The former owners were Francophile chefs, and it shows. The main living room has de Gournay wallpaper, and in the kitchen there’s a La Cornue stove. Both initially made the place feel a bit grand for my routine of sleepovers and messy art projects, but now that we’ve woven our life into the space, they have become treasured aspects of our home. I approach the decoration of my bungalow as autobiography—filled with my children’s artwork, framed drawings my father made for me, contemporary sculptures created by artist friends, a chair upholstered in my family’s Scottish tartan. Most of the visual noise in my rooms comes from my book collection and the art; the rest is rendered in white linen and rattan. Too much pattern can feel overstimulating for my eye. And in a house where the windows, greenery, and light are the main event, there’s no need to call attention to much else.

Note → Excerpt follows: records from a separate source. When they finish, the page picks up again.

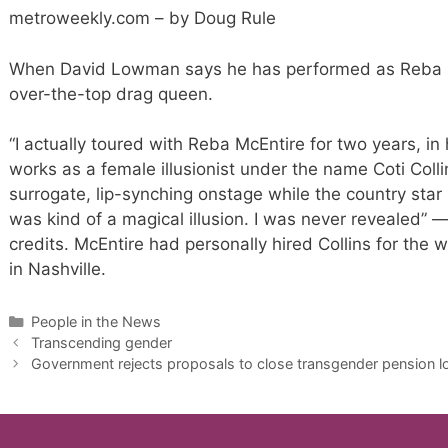
metroweekly.com – by Doug Rule
When David Lowman says he has performed as Reba Mc
over-the-top drag queen.
“I actually toured with Reba McEntire for two years, i
works as a female illusionist under the name Coti Col
surrogate, lip-synching onstage while the country sta
was kind of a magical illusion. I was never revealed” —
credits. McEntire had personally hired Collins for the w
in Nashville.
Categories
People in the News
Transcending gender
Government rejects proposals to close transgender pension 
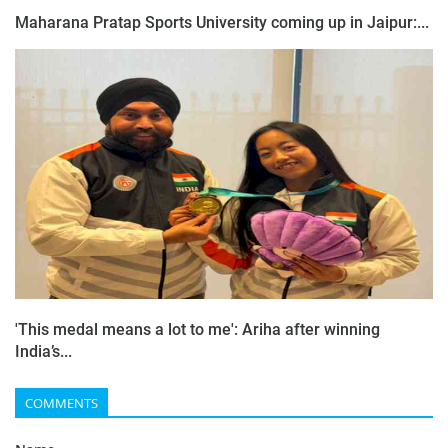
Maharana Pratap Sports University coming up in Jaipur:...
'This medal means a lot to me': Ariha after winning
India’s...
COMMENTS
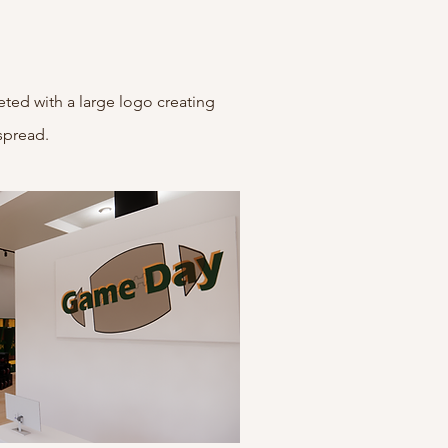
eted with a large logo creating
spread.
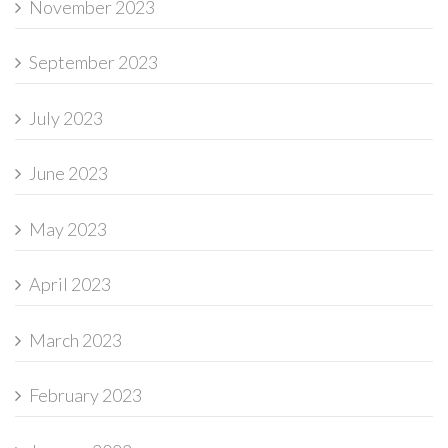
November 2023
September 2023
July 2023
June 2023
May 2023
April 2023
March 2023
February 2023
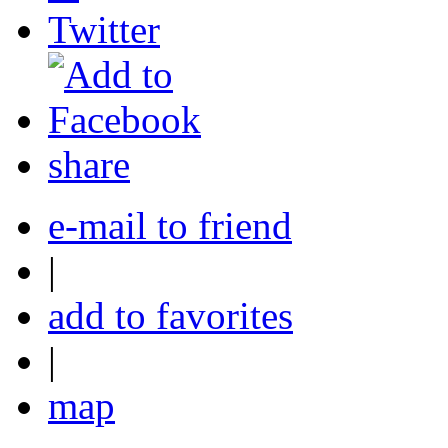
share
e-mail to friend
|
add to favorites
|
map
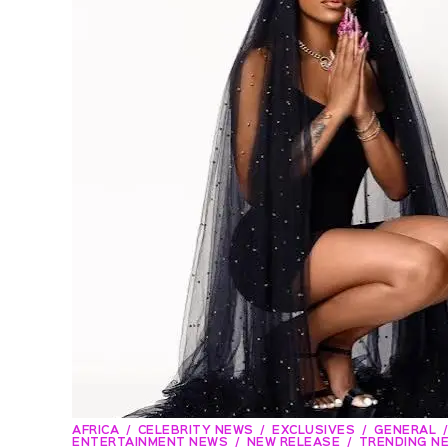
AFRICA
CELEBRITY NEWS
EXCLUSIVES
GENERAL
ENTERTAINMENT NEWS
NEW RELEASE
TRENDING N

The former owners did a brilliant job in making windows the central feature of the living space. The remaining wall space is papered in a de Gournay garden scene. I like to hang a child’s artwork in fancy custom frames. Children are innate artists.

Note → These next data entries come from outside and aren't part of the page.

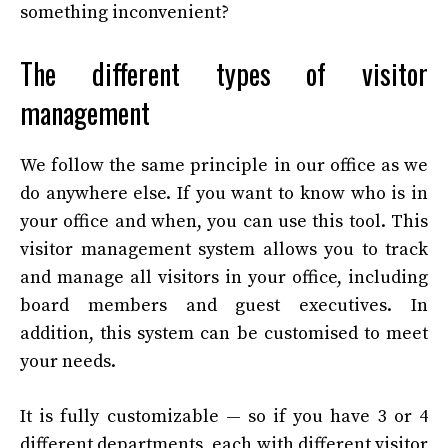
something inconvenient?
The different types of visitor
management
We follow the same principle in our office as we
do anywhere else. If you want to know who is in
your office and when, you can use this tool. This
visitor management system allows you to track
and manage all visitors in your office, including
board members and guest executives. In
addition, this system can be customised to meet
your needs.
It is fully customizable — so if you have 3 or 4
different departments, each with different visitor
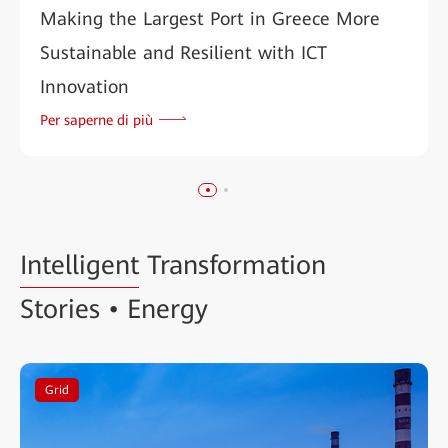
Making the Largest Port in Greece More
Sustainable and Resilient with ICT
Innovation
Per saperne di più
Intelligent
Transformation
Stories • Energy
Grid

I am a Northern Californian by birth, and the inside of the house reminds me of both a San Francisco apartment (raised off the street, crown moldings) and a certain kind of breezy beach house that’s part of the vernacular of my hometown, Santa Cruz. I like a house that’s informal, sensual, and efficient, yet luxurious in its relationship with the climate—one where doors are open, feet are bare, and the scent of orange blossom floats in from outdoors. The house itself feels a little like a treehouse, full of light, as it sits nested into the Riviera.

This kitchen is my first with a glamorous chef’s stove, and it has dramatically upgraded my cooking life. It sits just feet away from the dining table and looms large in our routine, as if it were another family member. We are always cooking something on or in it—trying to copy a Revolver pizza, grilling Helena Avenue Bakery bread in a cast-iron pan, or poaching salmon to take to the park for a picnic. 

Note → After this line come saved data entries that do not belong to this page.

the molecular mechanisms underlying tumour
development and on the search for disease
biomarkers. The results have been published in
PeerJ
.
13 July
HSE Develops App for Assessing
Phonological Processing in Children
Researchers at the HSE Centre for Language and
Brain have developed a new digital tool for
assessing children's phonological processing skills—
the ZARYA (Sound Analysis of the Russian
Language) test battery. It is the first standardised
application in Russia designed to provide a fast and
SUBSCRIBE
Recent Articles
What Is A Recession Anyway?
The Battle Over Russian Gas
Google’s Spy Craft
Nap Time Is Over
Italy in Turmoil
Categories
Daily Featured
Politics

The lack of a dining room has brought a whole new level of intimacy to our family life. My kids do their homework right there while I cook. Conversations erupt naturally, as they do when you are near your loved ones, and music wafts easily from room to room. A dine-in kitchen is also a very compact, efficient way to entertain. I’ve squeezed 16 people around my kitchen table for dinner and never missed the conversation. That is the raucous spirit of imperfection I want to embody when I’m having friends over.

When I moved to the Riviera, I was reading the autobiography of legendary Vogue creative director André Leon Talley. The book influenced how I wanted my house to feel. Talley includes a passage about his humble upbringing in North Carolina and the effect his dignified grandmother, who worked as a maid, had on his career in fashion. He recounts her ritual of washing the white bed linens every weekend and pressing them to a point of crispness. Her pride in taking care of her abode—of making the most of something modest and savoring the experience of sliding into a tidy bed—left an imprint on him. I saw it as a metaphor for how to live luxuriously and simply. 

My house has taught me to embrace Grandma Talley’s lens of care and restraint. It has changed how my family lives: There is no storage to speak of, so I’ve slowly edited our possessions to just our favorite books, art, clothes. On occasion we do feel a bit on top of one another, but we have learned to hunt down a corner when we need quiet, to wander out to the hammock or take a call on the back deck. It’s easier to take care of a compact house. For me, with a busy family on top of my creative agency, that means more time for drawing, writing, cooking, and savoring this California dream town.